WRITTEN EXERCISE 1: In the entries below, copy out the lines exactly, starting with the line that contains "time: 10:58" and ending with the last line of the entries. Leave the pictures out of your copy.

SUPPLIED PASSAGE:
-*-*-
Gayming 101

by Hannah A. Matangos

INTRODUCTION

Video games have always been queer…Queerness and video games share a common ethos: the longing to imagine alternative ways of being and to make space within structures of power for resistance through play.

–Bo Ruberg, Introduction, Video Games Have Always Been Queer (2019)

This syllabus sits at the intersection of video games and queerness, drawing inspiration from the queer game studies movement. We’ll think about and play games with queer representation, and games without that nevertheless subvert mainstream gaming narratives and conventions, as Ruberg explains in the introduction to their book. Gaymers are asserting their queerness through modding, hacking, or otherwise configuring their game selves and game worlds through customization, action, and game making.

The course starts out with a Tutorial stage, followed by Level 1, Level 2, and Level 3, before a final boss (cue the music!). The TUTORIAL stage will attempt to define the field of queer game studies, while also delving into examples of games with queer representation and their context. LEVEL 1: BODIES discusses transitioning bodies + their relationship to and representation in games. LEVEL 2: RELATIONSHIPS discusses the representation of queer relationships in games, their visibility and invisibility, and the potential queerness of game mechanics themselves. LEVEL 3: SPACES discusses how game spaces can be queer in terms of game narratives, player groups, and user-generated content. Finally, fear not, the FINAL BOSS is an optional project that sets you on a quest to write + code your own game and your own story.
-*-*-
WRITTEN EXERCISE 2: Repeat word for word the part of the syllabus introduction that begins with the words "This syllabus sits" and ends with "and game making.".
-*-*-
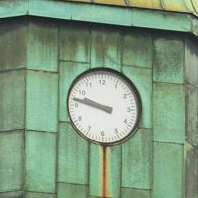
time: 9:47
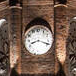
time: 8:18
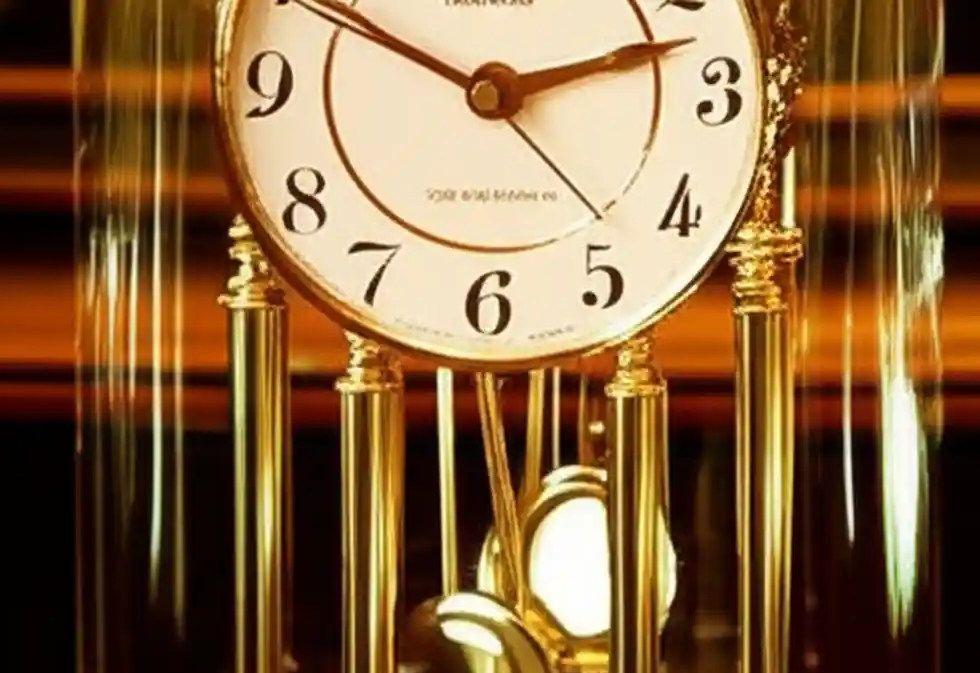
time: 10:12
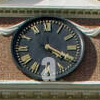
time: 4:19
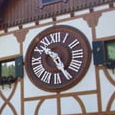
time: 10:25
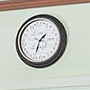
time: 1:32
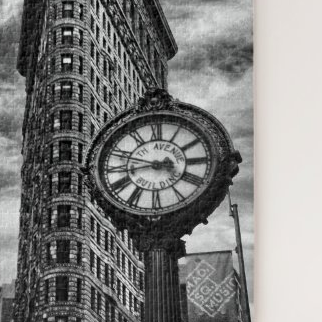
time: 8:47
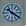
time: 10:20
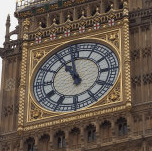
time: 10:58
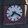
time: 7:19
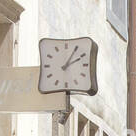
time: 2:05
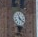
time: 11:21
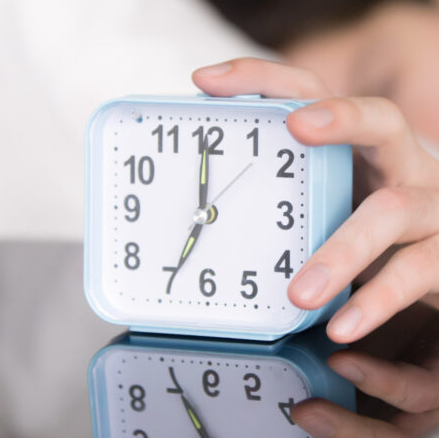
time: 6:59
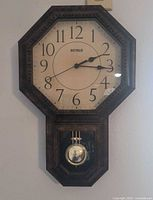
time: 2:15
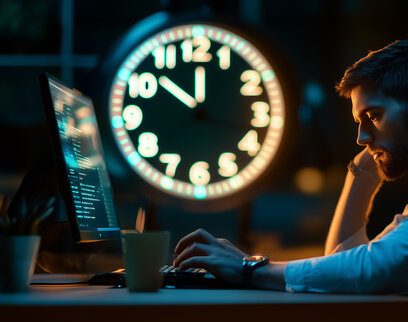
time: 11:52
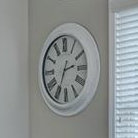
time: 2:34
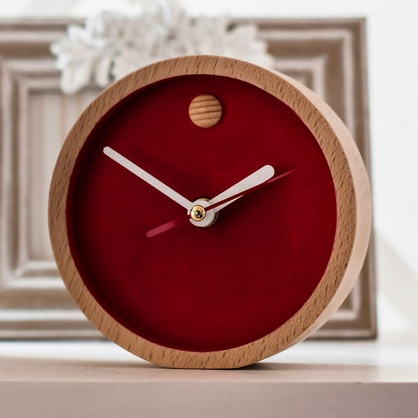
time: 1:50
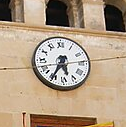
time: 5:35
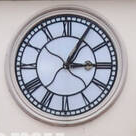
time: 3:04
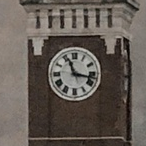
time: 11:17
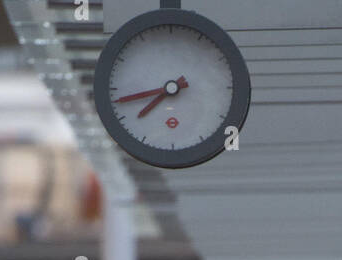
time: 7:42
-*-*-
RIGHT ANSWER 1:
time: 10:58
time: 7:19
time: 2:05
time: 11:21
time: 6:59
time: 2:15
time: 11:52
time: 2:34
time: 1:50
time: 5:35
time: 3:04
time: 11:17
time: 7:42

RIGHT ANSWER 2:
This syllabus sits at the intersection of video games and queerness, drawing inspiration from the queer game studies movement. We’ll think about and play games with queer representation, and games without that nevertheless subvert mainstream gaming narratives and conventions, as Ruberg explains in the introduction to their book. Gaymers are asserting their queerness through modding, hacking, or otherwise configuring their game selves and game worlds through customization, action, and game making.